ArztzeugnisMartin Strobel, Rechtsanwalt

Es ist fast schon ein Standard: Nach erfolgter Kündigung des Arbeitsvertrages durch den Arbeitgeber flattert nach wenigen Tagen das Arztzeugnis ins Haus, wonach der entlassene Arbeitnehmer oder die entlassene Arbeitnehmerin ab sofort zu 100% arbeitsunfähig sei. Es stellt sich in der Folge u. a. sehr oft heraus, dass der oder die entlassene ArbeitnehmerIn während der ärztlich bestätigten Arbeitsunfähigkeit aktiv und intensiv eine neue Stelle sucht. Damit kann das Konzept der Sperrfirsten sinnentleert werden: Die Sperrfrist dient dem Schutz der Arbeitnehmers/Arbeitnehmerin vor dem Verlust des Arbeitsplatzes in Zeiten, in welchen es schwer ist, während der Kündigungsfrist eine neuen Arbeitsstelle zu finden.

Bis vor wenigen Jahren wurde der zeitliche Kündigungsschutz (Sperrfristen) in solchen und ähnlichen stress oder anderweitig psychisch bedingten Fällen nie in Frage gestellt. Ab 2010 änderte sich dies. Wesentliche Autoren und Teile der Lehre gehen heute davon aus, dass die Sperrfristen in gewissen der vorgenannten Fälle nicht gelten. Die These ist zwar umstritten, aber kantonale Entscheide unterstützen sie in der Zwischenzeit. Das Bundesgericht hat sich dazu noch nicht geäussert, aber in einem Entscheid im Jahre 2013 immerhin schon eine gewisse Tendenz in jene Richtung angedeutet.
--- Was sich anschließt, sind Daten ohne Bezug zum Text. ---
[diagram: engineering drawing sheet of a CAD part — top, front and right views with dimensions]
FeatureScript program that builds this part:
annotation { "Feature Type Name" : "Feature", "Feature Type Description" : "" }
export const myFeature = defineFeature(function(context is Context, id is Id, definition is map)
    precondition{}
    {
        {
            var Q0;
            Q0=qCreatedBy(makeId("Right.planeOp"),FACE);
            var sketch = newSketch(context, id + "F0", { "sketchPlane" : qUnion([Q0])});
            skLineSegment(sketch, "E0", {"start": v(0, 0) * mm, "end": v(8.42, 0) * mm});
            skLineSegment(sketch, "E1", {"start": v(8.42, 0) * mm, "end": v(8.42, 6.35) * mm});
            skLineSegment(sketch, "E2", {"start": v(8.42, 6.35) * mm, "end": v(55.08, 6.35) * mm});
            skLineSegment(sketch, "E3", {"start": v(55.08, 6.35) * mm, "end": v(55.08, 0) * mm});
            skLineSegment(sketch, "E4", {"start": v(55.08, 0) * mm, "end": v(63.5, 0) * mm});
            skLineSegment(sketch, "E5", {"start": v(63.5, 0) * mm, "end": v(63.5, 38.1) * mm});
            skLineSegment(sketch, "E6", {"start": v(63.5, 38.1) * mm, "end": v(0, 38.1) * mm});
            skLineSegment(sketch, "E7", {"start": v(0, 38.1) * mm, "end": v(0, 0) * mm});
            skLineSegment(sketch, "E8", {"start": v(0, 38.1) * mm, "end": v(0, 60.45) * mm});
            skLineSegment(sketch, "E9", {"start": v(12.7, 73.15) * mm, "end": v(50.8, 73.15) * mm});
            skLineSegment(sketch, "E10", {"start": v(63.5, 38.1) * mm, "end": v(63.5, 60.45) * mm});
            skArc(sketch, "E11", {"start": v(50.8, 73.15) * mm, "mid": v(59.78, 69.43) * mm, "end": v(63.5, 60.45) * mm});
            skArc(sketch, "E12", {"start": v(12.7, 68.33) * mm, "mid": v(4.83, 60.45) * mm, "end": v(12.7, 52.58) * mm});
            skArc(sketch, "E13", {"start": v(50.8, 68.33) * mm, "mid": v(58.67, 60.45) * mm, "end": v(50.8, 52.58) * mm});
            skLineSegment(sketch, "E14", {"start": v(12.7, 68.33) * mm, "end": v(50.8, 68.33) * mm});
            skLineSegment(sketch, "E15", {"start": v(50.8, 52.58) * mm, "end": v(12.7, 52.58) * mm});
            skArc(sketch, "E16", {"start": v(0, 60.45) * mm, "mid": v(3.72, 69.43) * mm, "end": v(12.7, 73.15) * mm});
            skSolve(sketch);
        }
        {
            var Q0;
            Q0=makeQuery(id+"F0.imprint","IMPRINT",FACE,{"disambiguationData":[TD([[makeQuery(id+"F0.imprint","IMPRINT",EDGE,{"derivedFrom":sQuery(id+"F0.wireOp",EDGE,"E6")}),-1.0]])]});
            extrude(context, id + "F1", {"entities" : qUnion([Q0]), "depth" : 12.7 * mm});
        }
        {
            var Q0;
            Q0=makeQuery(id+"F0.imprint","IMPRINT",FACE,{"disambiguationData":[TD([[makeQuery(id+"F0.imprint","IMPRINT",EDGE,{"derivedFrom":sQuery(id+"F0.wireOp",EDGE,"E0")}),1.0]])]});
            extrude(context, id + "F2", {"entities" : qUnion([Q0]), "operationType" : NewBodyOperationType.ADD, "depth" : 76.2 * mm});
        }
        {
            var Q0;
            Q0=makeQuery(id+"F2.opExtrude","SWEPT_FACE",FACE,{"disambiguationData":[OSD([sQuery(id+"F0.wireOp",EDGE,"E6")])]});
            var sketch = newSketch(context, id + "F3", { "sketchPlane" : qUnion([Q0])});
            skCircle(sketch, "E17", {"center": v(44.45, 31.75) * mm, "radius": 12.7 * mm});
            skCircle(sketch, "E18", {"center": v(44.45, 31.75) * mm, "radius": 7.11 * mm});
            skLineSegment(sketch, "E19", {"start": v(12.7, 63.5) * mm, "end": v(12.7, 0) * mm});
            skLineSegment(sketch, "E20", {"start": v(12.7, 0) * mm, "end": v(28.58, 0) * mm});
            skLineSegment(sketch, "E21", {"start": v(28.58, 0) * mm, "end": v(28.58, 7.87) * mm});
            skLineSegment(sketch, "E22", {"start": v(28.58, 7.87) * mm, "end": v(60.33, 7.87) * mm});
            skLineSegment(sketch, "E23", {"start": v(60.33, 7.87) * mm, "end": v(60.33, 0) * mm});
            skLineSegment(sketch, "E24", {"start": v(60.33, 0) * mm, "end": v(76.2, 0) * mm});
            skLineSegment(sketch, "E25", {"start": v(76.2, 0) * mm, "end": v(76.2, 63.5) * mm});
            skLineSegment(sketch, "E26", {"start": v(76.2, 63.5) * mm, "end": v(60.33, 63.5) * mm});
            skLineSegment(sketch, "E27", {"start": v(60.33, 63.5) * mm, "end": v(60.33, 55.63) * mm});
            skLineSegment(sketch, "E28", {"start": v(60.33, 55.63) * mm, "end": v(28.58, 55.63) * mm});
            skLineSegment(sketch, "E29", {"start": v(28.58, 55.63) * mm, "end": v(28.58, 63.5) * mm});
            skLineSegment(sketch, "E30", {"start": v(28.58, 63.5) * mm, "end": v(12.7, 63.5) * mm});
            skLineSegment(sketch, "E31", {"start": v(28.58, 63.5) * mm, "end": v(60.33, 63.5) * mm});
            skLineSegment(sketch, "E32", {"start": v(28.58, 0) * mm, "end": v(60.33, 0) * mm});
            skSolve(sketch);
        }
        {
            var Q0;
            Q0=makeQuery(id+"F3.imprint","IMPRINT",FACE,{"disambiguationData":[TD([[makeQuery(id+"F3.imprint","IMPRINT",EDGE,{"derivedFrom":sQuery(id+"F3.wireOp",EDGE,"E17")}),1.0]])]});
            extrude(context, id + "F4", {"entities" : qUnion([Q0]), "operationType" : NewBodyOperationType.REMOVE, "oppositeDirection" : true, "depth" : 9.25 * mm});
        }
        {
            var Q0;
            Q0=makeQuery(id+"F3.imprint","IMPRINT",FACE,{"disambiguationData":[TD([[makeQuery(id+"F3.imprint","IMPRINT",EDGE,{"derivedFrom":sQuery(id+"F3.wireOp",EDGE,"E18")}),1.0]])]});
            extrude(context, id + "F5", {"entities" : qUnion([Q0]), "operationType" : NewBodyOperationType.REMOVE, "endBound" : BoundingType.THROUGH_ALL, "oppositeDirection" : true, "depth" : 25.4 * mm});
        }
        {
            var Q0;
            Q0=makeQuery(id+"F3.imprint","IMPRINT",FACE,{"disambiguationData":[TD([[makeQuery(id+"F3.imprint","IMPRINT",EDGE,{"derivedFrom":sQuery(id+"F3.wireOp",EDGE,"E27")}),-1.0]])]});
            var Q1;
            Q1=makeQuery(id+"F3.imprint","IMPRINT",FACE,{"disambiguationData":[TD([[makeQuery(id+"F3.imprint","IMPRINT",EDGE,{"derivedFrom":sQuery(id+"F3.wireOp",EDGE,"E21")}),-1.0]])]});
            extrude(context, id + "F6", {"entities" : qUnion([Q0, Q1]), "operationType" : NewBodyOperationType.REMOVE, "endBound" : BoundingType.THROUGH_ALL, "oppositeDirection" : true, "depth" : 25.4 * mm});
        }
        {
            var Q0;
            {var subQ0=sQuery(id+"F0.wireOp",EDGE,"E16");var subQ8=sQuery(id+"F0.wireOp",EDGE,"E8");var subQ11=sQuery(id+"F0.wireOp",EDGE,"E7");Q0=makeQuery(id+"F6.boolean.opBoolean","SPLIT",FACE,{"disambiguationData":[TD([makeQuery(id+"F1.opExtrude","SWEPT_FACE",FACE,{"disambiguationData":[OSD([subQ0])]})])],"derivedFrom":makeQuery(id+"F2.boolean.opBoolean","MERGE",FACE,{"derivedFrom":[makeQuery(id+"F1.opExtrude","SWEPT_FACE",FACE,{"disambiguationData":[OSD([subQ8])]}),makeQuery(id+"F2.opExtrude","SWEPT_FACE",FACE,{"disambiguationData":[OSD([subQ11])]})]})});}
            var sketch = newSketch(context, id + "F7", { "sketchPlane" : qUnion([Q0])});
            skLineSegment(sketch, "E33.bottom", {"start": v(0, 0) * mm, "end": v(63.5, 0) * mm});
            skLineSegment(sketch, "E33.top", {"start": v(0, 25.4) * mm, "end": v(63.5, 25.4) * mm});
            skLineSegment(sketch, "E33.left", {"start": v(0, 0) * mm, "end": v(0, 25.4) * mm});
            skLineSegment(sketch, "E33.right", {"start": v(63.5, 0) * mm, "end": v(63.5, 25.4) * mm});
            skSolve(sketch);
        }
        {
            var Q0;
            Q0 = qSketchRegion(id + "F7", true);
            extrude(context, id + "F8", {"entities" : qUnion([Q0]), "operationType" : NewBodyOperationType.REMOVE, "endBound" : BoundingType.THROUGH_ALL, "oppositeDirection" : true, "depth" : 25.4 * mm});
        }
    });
Ein Arztzeugnis, eingereicht nach der Kündigung oder wegen Burnouts oder anderer stressbedingter Krankheit kann, muss aber nicht per se schon die Auslösung einer allfälligen Sperrfrist bedeuten. Dessen sind sich auch heute noch sehr viele Arbeitgeber nicht bewusst. Es lohnt sich aber in jedem Falle, bei arbeitsbezogener, stressbedingter Arbeitsunfähigkeit zu prüfen, ob eine allfällige Sperrfrist tatsächlich anwendbar ist oder nicht.